**Directions:**
Reproduce the listing below with every occurrence of "in progress" replaced by "underway", leaving everything else unchanged.
------------------------------------------------
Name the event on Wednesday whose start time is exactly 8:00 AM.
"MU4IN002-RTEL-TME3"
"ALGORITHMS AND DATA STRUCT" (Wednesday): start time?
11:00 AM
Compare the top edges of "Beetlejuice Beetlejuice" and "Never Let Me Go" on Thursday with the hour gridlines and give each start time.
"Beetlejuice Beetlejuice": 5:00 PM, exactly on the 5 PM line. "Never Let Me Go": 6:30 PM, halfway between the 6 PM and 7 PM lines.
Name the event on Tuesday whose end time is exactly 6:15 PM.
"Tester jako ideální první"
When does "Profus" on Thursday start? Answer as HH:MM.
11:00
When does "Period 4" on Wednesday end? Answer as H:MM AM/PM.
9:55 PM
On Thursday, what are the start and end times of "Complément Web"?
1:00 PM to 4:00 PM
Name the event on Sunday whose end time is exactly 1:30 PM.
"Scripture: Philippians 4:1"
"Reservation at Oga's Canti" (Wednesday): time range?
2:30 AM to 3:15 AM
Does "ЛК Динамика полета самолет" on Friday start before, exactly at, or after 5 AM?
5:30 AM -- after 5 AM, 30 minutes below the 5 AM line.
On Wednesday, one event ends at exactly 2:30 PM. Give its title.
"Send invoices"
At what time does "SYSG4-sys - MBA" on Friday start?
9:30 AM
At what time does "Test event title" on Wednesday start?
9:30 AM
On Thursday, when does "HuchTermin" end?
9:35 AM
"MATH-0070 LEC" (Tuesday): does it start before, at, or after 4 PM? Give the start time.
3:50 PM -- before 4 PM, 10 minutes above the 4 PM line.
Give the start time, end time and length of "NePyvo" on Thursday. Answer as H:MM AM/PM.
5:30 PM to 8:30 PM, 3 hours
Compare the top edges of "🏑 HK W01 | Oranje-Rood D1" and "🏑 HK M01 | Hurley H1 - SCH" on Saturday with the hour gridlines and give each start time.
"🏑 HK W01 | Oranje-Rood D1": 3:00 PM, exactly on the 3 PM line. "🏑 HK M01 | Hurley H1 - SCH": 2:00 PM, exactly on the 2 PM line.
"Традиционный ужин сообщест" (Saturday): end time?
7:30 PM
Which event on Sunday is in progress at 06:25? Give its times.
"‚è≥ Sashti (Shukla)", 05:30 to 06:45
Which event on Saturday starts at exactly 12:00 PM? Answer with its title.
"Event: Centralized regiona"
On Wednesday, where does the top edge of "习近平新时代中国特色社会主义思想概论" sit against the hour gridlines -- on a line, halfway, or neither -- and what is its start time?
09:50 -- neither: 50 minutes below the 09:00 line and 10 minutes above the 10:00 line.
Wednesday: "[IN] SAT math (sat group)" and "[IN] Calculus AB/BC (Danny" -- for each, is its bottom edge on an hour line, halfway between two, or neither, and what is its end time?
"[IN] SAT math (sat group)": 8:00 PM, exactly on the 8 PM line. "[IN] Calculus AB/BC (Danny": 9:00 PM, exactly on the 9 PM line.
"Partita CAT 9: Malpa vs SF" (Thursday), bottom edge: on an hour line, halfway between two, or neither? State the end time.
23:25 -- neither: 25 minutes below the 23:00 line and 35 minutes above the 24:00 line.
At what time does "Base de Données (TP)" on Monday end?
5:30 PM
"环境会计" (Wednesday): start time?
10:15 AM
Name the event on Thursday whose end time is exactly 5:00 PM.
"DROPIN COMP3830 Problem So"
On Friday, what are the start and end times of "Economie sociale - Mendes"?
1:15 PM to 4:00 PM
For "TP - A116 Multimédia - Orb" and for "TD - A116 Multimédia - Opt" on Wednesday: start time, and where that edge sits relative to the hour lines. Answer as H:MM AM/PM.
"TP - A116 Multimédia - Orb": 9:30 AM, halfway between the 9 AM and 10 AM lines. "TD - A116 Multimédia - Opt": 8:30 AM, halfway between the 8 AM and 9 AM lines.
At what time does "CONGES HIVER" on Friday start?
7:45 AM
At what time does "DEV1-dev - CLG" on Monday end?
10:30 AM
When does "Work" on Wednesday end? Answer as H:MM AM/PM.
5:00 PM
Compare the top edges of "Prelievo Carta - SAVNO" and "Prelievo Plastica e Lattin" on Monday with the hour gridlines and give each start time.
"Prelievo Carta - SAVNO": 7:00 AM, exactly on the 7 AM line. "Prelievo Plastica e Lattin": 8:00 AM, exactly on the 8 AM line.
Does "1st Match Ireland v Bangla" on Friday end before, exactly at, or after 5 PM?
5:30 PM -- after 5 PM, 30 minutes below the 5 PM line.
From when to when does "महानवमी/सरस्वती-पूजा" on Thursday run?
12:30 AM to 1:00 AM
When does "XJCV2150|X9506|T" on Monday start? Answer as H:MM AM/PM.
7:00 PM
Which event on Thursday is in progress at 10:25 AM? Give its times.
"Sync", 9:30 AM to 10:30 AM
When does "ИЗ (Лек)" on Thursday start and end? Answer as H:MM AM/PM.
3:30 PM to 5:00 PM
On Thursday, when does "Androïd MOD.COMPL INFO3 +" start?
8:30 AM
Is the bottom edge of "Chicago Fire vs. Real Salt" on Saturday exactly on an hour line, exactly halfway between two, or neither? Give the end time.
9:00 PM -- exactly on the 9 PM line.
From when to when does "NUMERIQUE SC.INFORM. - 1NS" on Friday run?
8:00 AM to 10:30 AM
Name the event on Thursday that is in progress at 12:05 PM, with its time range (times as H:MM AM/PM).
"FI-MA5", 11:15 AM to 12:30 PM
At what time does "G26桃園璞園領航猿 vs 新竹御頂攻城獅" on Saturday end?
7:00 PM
------------------------------------------------
**Finished answer:**
Name the event on Wednesday whose start time is exactly 8:00 AM.
"MU4IN002-RTEL-TME3"
"ALGORITHMS AND DATA STRUCT" (Wednesday): start time?
11:00 AM
Compare the top edges of "Beetlejuice Beetlejuice" and "Never Let Me Go" on Thursday with the hour gridlines and give each start time.
"Beetlejuice Beetlejuice": 5:00 PM, exactly on the 5 PM line. "Never Let Me Go": 6:30 PM, halfway between the 6 PM and 7 PM lines.
Name the event on Tuesday whose end time is exactly 6:15 PM.
"Tester jako ideální první"
When does "Profus" on Thursday start? Answer as HH:MM.
11:00
When does "Period 4" on Wednesday end? Answer as H:MM AM/PM.
9:55 PM
On Thursday, what are the start and end times of "Complément Web"?
1:00 PM to 4:00 PM
Name the event on Sunday whose end time is exactly 1:30 PM.
"Scripture: Philippians 4:1"
"Reservation at Oga's Canti" (Wednesday): time range?
2:30 AM to 3:15 AM
Does "ЛК Динамика полета самолет" on Friday start before, exactly at, or after 5 AM?
5:30 AM -- after 5 AM, 30 minutes below the 5 AM line.
On Wednesday, one event ends at exactly 2:30 PM. Give its title.
"Send invoices"
At what time does "SYSG4-sys - MBA" on Friday start?
9:30 AM
At what time does "Test event title" on Wednesday start?
9:30 AM
On Thursday, when does "HuchTermin" end?
9:35 AM
"MATH-0070 LEC" (Tuesday): does it start before, at, or after 4 PM? Give the start time.
3:50 PM -- before 4 PM, 10 minutes above the 4 PM line.
Give the start time, end time and length of "NePyvo" on Thursday. Answer as H:MM AM/PM.
5:30 PM to 8:30 PM, 3 hours
Compare the top edges of "🏑 HK W01 | Oranje-Rood D1" and "🏑 HK M01 | Hurley H1 - SCH" on Saturday with the hour gridlines and give each start time.
"🏑 HK W01 | Oranje-Rood D1": 3:00 PM, exactly on the 3 PM line. "🏑 HK M01 | Hurley H1 - SCH": 2:00 PM, exactly on the 2 PM line.
"Традиционный ужин сообщест" (Saturday): end time?
7:30 PM
Which event on Sunday is underway at 06:25? Give its times.
"‚è≥ Sashti (Shukla)", 05:30 to 06:45
Which event on Saturday starts at exactly 12:00 PM? Answer with its title.
"Event: Centralized regiona"
On Wednesday, where does the top edge of "习近平新时代中国特色社会主义思想概论" sit against the hour gridlines -- on a line, halfway, or neither -- and what is its start time?
09:50 -- neither: 50 minutes below the 09:00 line and 10 minutes above the 10:00 line.
Wednesday: "[IN] SAT math (sat group)" and "[IN] Calculus AB/BC (Danny" -- for each, is its bottom edge on an hour line, halfway between two, or neither, and what is its end time?
"[IN] SAT math (sat group)": 8:00 PM, exactly on the 8 PM line. "[IN] Calculus AB/BC (Danny": 9:00 PM, exactly on the 9 PM line.
"Partita CAT 9: Malpa vs SF" (Thursday), bottom edge: on an hour line, halfway between two, or neither? State the end time.
23:25 -- neither: 25 minutes below the 23:00 line and 35 minutes above the 24:00 line.
At what time does "Base de Données (TP)" on Monday end?
5:30 PM
"环境会计" (Wednesday): start time?
10:15 AM
Name the event on Thursday whose end time is exactly 5:00 PM.
"DROPIN COMP3830 Problem So"
On Friday, what are the start and end times of "Economie sociale - Mendes"?
1:15 PM to 4:00 PM
For "TP - A116 Multimédia - Orb" and for "TD - A116 Multimédia - Opt" on Wednesday: start time, and where that edge sits relative to the hour lines. Answer as H:MM AM/PM.
"TP - A116 Multimédia - Orb": 9:30 AM, halfway between the 9 AM and 10 AM lines. "TD - A116 Multimédia - Opt": 8:30 AM, halfway between the 8 AM and 9 AM lines.
At what time does "CONGES HIVER" on Friday start?
7:45 AM
At what time does "DEV1-dev - CLG" on Monday end?
10:30 AM
When does "Work" on Wednesday end? Answer as H:MM AM/PM.
5:00 PM
Compare the top edges of "Prelievo Carta - SAVNO" and "Prelievo Plastica e Lattin" on Monday with the hour gridlines and give each start time.
"Prelievo Carta - SAVNO": 7:00 AM, exactly on the 7 AM line. "Prelievo Plastica e Lattin": 8:00 AM, exactly on the 8 AM line.
Does "1st Match Ireland v Bangla" on Friday end before, exactly at, or after 5 PM?
5:30 PM -- after 5 PM, 30 minutes below the 5 PM line.
From when to when does "महानवमी/सरस्वती-पूजा" on Thursday run?
12:30 AM to 1:00 AM
When does "XJCV2150|X9506|T" on Monday start? Answer as H:MM AM/PM.
7:00 PM
Which event on Thursday is underway at 10:25 AM? Give its times.
"Sync", 9:30 AM to 10:30 AM
When does "ИЗ (Лек)" on Thursday start and end? Answer as H:MM AM/PM.
3:30 PM to 5:00 PM
On Thursday, when does "Androïd MOD.COMPL INFO3 +" start?
8:30 AM
Is the bottom edge of "Chicago Fire vs. Real Salt" on Saturday exactly on an hour line, exactly halfway between two, or neither? Give the end time.
9:00 PM -- exactly on the 9 PM line.
From when to when does "NUMERIQUE SC.INFORM. - 1NS" on Friday run?
8:00 AM to 10:30 AM
Name the event on Thursday that is underway at 12:05 PM, with its time range (times as H:MM AM/PM).
"FI-MA5", 11:15 AM to 12:30 PM
At what time does "G26桃園璞園領航猿 vs 新竹御頂攻城獅" on Saturday end?
7:00 PM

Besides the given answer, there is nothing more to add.